= Beginning of Section =
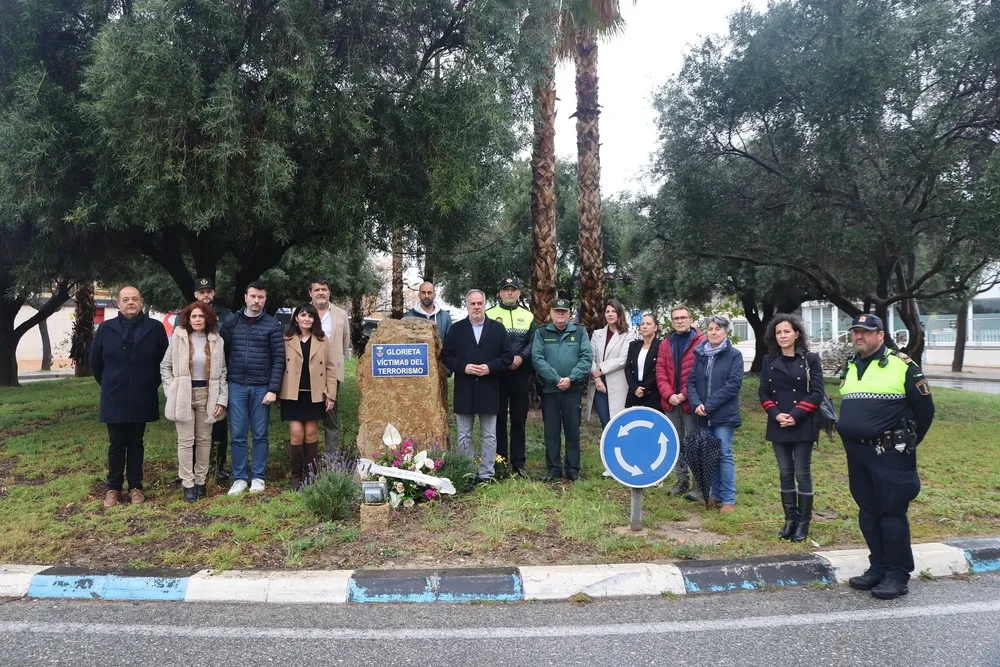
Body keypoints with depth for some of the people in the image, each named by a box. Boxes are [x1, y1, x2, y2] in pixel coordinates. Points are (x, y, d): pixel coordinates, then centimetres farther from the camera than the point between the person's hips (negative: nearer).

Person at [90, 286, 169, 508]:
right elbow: (95, 361, 10)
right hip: (114, 400, 1)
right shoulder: (106, 329, 0)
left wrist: (151, 384, 6)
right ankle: (114, 488, 18)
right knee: (116, 445, 7)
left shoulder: (155, 328, -3)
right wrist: (109, 385, 11)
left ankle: (135, 487, 18)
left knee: (136, 444, 10)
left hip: (142, 399, 0)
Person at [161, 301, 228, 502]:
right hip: (183, 395, -2)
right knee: (185, 440, 0)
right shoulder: (178, 337, -1)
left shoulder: (216, 341, 4)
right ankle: (187, 484, 6)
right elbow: (165, 366, 4)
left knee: (204, 440, 8)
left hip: (207, 394, 2)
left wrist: (222, 399, -3)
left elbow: (222, 372, 4)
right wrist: (171, 392, -5)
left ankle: (200, 481, 18)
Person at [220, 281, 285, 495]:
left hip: (262, 387, -1)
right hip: (236, 386, 1)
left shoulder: (272, 325, 0)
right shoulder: (231, 322, 6)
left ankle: (258, 477, 16)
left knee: (260, 435, 6)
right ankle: (240, 478, 14)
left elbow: (279, 358, -3)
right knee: (238, 435, 5)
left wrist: (273, 389, -10)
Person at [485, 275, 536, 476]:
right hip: (497, 373, -2)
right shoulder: (489, 314, 5)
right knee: (499, 418, 2)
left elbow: (532, 342, 5)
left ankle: (518, 463, 11)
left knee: (519, 419, 5)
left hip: (521, 373, 2)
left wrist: (521, 357, -12)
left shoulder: (528, 316, 12)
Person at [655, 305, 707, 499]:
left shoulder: (701, 343, -5)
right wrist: (669, 395, -9)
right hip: (671, 402, 6)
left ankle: (700, 485, 6)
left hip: (691, 402, -6)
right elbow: (661, 373, 6)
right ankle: (682, 480, 24)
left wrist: (685, 394, -14)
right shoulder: (666, 344, 13)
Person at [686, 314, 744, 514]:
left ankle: (729, 499, 7)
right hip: (703, 415, 5)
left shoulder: (734, 355, -4)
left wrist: (709, 405, -16)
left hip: (724, 415, -4)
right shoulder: (699, 353, 9)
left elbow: (733, 384, -13)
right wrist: (697, 403, -11)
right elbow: (691, 381, 6)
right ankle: (715, 494, 24)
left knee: (724, 455, -2)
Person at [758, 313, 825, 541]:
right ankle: (790, 519, 19)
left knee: (802, 473, 1)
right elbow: (763, 392, 6)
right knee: (785, 474, 9)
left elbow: (817, 393, -7)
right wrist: (776, 414, -10)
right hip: (778, 426, 3)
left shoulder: (810, 359, -1)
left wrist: (795, 415, -15)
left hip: (803, 426, -3)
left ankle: (803, 523, 11)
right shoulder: (769, 361, 8)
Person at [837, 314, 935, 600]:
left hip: (890, 456, -6)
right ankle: (878, 567, 23)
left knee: (892, 513, -2)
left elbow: (924, 408, -2)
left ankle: (897, 574, 9)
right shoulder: (849, 368, 12)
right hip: (857, 453, 6)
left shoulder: (902, 365, -7)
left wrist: (907, 442, 6)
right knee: (867, 513, 12)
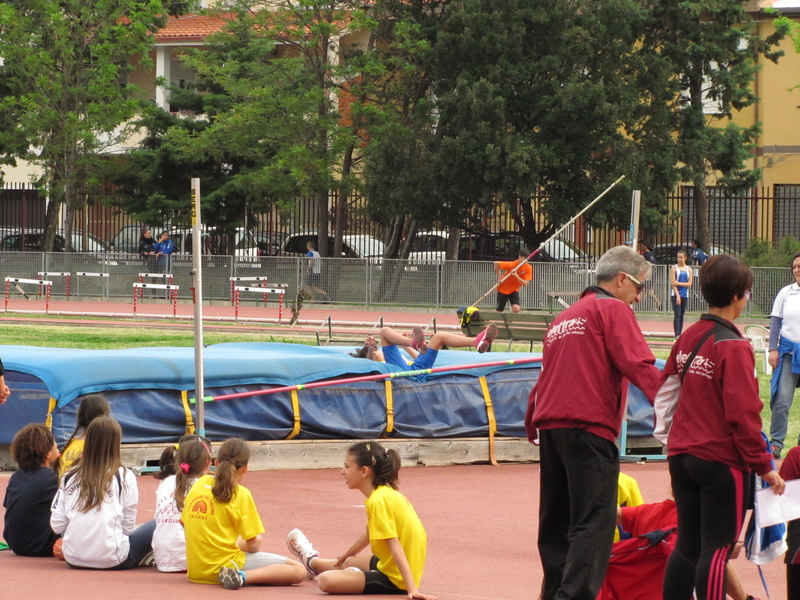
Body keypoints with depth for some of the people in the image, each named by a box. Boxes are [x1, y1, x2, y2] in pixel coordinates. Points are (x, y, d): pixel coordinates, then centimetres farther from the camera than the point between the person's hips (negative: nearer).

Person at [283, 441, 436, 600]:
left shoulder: (378, 500, -20)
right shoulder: (387, 493, 8)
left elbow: (395, 547, -25)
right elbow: (369, 534, 25)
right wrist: (344, 557, 40)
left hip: (396, 580, -10)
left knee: (326, 580, -14)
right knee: (349, 562, 33)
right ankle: (312, 561, 65)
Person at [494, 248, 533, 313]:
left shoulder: (528, 268, -17)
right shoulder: (511, 265, -25)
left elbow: (525, 284, -23)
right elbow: (496, 263, -13)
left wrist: (516, 275, -37)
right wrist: (499, 277, -12)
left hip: (514, 291, 2)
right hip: (503, 290, -2)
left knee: (516, 309, -20)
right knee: (499, 311, 3)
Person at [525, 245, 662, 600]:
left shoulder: (565, 317, 25)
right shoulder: (613, 310, 0)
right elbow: (638, 365, -13)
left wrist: (532, 424, 33)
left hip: (550, 425, 9)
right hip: (589, 427, -9)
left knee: (556, 520, 14)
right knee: (594, 522, -13)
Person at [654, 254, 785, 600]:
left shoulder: (688, 338, 6)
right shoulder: (734, 347, -16)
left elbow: (665, 390, 12)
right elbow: (744, 413, -18)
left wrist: (668, 435, 23)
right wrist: (763, 465, -11)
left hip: (682, 455, 7)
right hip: (721, 461, -7)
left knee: (687, 546, 14)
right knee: (717, 549, -4)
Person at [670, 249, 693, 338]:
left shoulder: (689, 269, 8)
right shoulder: (674, 268, -1)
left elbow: (689, 284, 1)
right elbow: (673, 283, -8)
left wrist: (679, 283, -12)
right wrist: (677, 295, -15)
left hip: (685, 295, 4)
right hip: (675, 294, -4)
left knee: (682, 315, 7)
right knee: (677, 315, -11)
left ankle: (680, 334, 12)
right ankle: (677, 335, -15)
= End of Section =
* _Problem statement_
Only the pictures are to be left out; copy all the remaining material above exactly.

* _Expected answer_
Body keypoints with depth for some of the people in the image, each named by a box. Boxes are [x1, y1, x2, y2] in pixel coordinates. Points are (x, y, d): pixel coordinates, then centimetres farther from the camera than the point between the person's hips (negative: nearer).

Person at [90, 286, 169, 508]:
right elbow: (95, 361, 10)
right hip: (114, 400, 1)
right shoulder: (106, 329, 0)
left wrist: (151, 384, 6)
right ankle: (114, 488, 18)
right knee: (116, 445, 7)
left shoulder: (155, 328, -3)
right wrist: (109, 385, 11)
left ankle: (135, 487, 18)
left knee: (136, 444, 10)
left hip: (142, 399, 0)
Person at [161, 301, 228, 502]:
right hip: (183, 395, -2)
right knee: (185, 440, 0)
right shoulder: (178, 337, -1)
left shoulder: (216, 341, 4)
right ankle: (187, 484, 6)
right elbow: (165, 366, 4)
left knee: (204, 440, 8)
left hip: (207, 394, 2)
left wrist: (222, 399, -3)
left elbow: (222, 372, 4)
right wrist: (171, 392, -5)
left ankle: (200, 481, 18)
Person at [220, 281, 285, 495]:
left hip: (262, 387, -1)
right hip: (236, 386, 1)
left shoulder: (272, 325, 0)
right shoulder: (231, 322, 6)
left ankle: (258, 477, 16)
left knee: (260, 435, 6)
right ankle: (240, 478, 14)
left elbow: (279, 358, -3)
right knee: (238, 435, 5)
left wrist: (273, 389, -10)
Person at [485, 275, 536, 476]:
right hip: (497, 373, -2)
right shoulder: (489, 314, 5)
right knee: (499, 418, 2)
left elbow: (532, 342, 5)
left ankle: (518, 463, 11)
left knee: (519, 419, 5)
left hip: (521, 373, 2)
left wrist: (521, 357, -12)
left shoulder: (528, 316, 12)
Person at [655, 305, 707, 499]:
left shoulder: (701, 343, -5)
right wrist: (669, 395, -9)
right hip: (671, 402, 6)
left ankle: (700, 485, 6)
left hip: (691, 402, -6)
right elbow: (661, 373, 6)
right ankle: (682, 480, 24)
left wrist: (685, 394, -14)
right shoulder: (666, 344, 13)
Person at [686, 314, 744, 514]:
left ankle: (729, 499, 7)
right hip: (703, 415, 5)
left shoulder: (734, 355, -4)
left wrist: (709, 405, -16)
left hip: (724, 415, -4)
right shoulder: (699, 353, 9)
left elbow: (733, 384, -13)
right wrist: (697, 403, -11)
right elbow: (691, 381, 6)
right ankle: (715, 494, 24)
left knee: (724, 455, -2)
Person at [758, 313, 825, 541]:
right ankle: (790, 519, 19)
left knee: (802, 473, 1)
right elbow: (763, 392, 6)
right knee: (785, 474, 9)
left elbow: (817, 393, -7)
right wrist: (776, 414, -10)
right hip: (778, 426, 3)
left shoulder: (810, 359, -1)
left wrist: (795, 415, -15)
left hip: (803, 426, -3)
left ankle: (803, 523, 11)
right shoulder: (769, 361, 8)
Person at [837, 314, 935, 600]:
left hip: (890, 456, -6)
right ankle: (878, 567, 23)
left knee: (892, 513, -2)
left elbow: (924, 408, -2)
left ankle: (897, 574, 9)
right shoulder: (849, 368, 12)
right hip: (857, 453, 6)
left shoulder: (902, 365, -7)
left wrist: (907, 442, 6)
right knee: (867, 513, 12)
Body keypoints with depth for some of the people in the image, each named by a box. Boxes are [x1, y1, x2, y2] in pixel coordinates. Points are (x, y, d): pixel coordinates, then centimetres farther from the camera than the point between the person's hips (negative: nearer).

Person at [283, 441, 436, 600]:
left shoulder: (378, 500, -20)
right shoulder: (387, 493, 8)
left elbow: (395, 547, -25)
right elbow: (369, 534, 25)
right wrist: (344, 557, 40)
left hip: (396, 580, -10)
left knee: (326, 580, -14)
right knee: (349, 562, 33)
right ankle: (312, 561, 65)
Person at [494, 248, 533, 313]:
left shoulder: (528, 268, -17)
right shoulder: (511, 265, -25)
left elbow: (525, 284, -23)
right elbow: (496, 263, -13)
left wrist: (516, 275, -37)
right wrist: (499, 277, -12)
left hip: (514, 291, 2)
right hip: (503, 290, -2)
left knee: (516, 309, -20)
right knee: (499, 311, 3)
Person at [525, 245, 662, 600]:
left shoulder: (565, 317, 25)
right shoulder: (613, 310, 0)
right elbow: (638, 365, -13)
left wrist: (532, 424, 33)
left hip: (550, 425, 9)
right hip: (589, 427, -9)
left knee: (556, 520, 14)
right knee: (594, 522, -13)
Person at [654, 254, 785, 600]:
left shoulder: (688, 338, 6)
right shoulder: (734, 347, -16)
left elbow: (665, 390, 12)
right elbow: (744, 413, -18)
left wrist: (668, 435, 23)
right wrist: (763, 465, -11)
left hip: (682, 455, 7)
right hip: (721, 461, -7)
left knee: (687, 546, 14)
right knee: (717, 549, -4)
Person at [670, 249, 693, 338]:
left shoulder: (689, 269, 8)
right shoulder: (674, 268, -1)
left elbow: (689, 284, 1)
right elbow: (673, 283, -8)
left wrist: (679, 283, -12)
right wrist: (677, 295, -15)
left hip: (685, 295, 4)
right hip: (675, 294, -4)
left knee: (682, 315, 7)
right knee: (677, 315, -11)
left ankle: (680, 334, 12)
right ankle: (677, 335, -15)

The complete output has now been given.